▶ _PROBLEM_
Return only that part of the material below which starts with the line containing "pain worse. 33%" and goes on through the line containing "how many of", restated exactly.

▶ _TASK INPUTS_
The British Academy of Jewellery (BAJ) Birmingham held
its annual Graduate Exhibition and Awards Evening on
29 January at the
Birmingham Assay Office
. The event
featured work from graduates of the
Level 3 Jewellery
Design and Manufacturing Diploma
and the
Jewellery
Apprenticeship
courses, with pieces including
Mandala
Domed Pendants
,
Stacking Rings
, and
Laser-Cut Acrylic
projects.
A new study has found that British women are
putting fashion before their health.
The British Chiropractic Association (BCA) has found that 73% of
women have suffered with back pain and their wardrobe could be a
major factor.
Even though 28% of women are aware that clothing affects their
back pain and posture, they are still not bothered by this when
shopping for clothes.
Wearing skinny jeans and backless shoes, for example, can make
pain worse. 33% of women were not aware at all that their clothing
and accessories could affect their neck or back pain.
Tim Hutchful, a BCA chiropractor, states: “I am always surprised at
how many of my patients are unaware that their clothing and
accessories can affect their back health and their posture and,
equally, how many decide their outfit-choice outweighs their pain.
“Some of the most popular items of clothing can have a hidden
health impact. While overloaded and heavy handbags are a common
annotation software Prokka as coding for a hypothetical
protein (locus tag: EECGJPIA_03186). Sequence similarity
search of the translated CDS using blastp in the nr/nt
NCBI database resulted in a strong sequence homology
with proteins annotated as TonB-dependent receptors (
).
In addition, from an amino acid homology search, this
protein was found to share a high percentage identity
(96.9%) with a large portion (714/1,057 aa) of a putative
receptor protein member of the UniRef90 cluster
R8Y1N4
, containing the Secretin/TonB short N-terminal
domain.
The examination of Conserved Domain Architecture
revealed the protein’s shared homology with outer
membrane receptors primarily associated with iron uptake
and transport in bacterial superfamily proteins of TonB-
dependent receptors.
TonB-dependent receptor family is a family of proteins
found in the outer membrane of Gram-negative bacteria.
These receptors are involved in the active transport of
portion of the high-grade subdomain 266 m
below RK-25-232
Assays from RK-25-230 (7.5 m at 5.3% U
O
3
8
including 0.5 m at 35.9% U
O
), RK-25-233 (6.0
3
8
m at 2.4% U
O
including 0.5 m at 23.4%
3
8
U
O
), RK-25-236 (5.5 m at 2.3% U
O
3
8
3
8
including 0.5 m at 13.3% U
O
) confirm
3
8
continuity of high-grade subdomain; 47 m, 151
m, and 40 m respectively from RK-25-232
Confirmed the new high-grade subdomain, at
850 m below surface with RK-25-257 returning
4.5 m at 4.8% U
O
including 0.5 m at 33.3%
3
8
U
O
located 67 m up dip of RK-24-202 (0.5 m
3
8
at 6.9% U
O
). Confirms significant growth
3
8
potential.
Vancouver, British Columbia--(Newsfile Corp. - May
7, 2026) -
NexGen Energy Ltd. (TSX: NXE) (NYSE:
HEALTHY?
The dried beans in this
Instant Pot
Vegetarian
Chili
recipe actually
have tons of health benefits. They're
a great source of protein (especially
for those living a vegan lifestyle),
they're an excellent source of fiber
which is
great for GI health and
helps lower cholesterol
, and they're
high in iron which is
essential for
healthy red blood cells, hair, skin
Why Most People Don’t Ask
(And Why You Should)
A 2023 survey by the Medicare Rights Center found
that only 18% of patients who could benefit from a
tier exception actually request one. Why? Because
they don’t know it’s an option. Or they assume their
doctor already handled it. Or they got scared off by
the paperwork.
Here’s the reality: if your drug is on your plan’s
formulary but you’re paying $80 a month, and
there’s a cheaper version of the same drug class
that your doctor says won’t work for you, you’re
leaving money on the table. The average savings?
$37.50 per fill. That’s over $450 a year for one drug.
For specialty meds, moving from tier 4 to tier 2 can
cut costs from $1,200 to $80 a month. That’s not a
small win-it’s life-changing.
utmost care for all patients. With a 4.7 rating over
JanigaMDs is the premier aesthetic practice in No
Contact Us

▶ _SOLUTION TO THE PROBLEM_
pain worse. 33% of women were not aware at all that their clothing
and accessories could affect their neck or back pain.
Tim Hutchful, a BCA chiropractor, states: “I am always surprised at
how many of my patients are unaware that their clothing and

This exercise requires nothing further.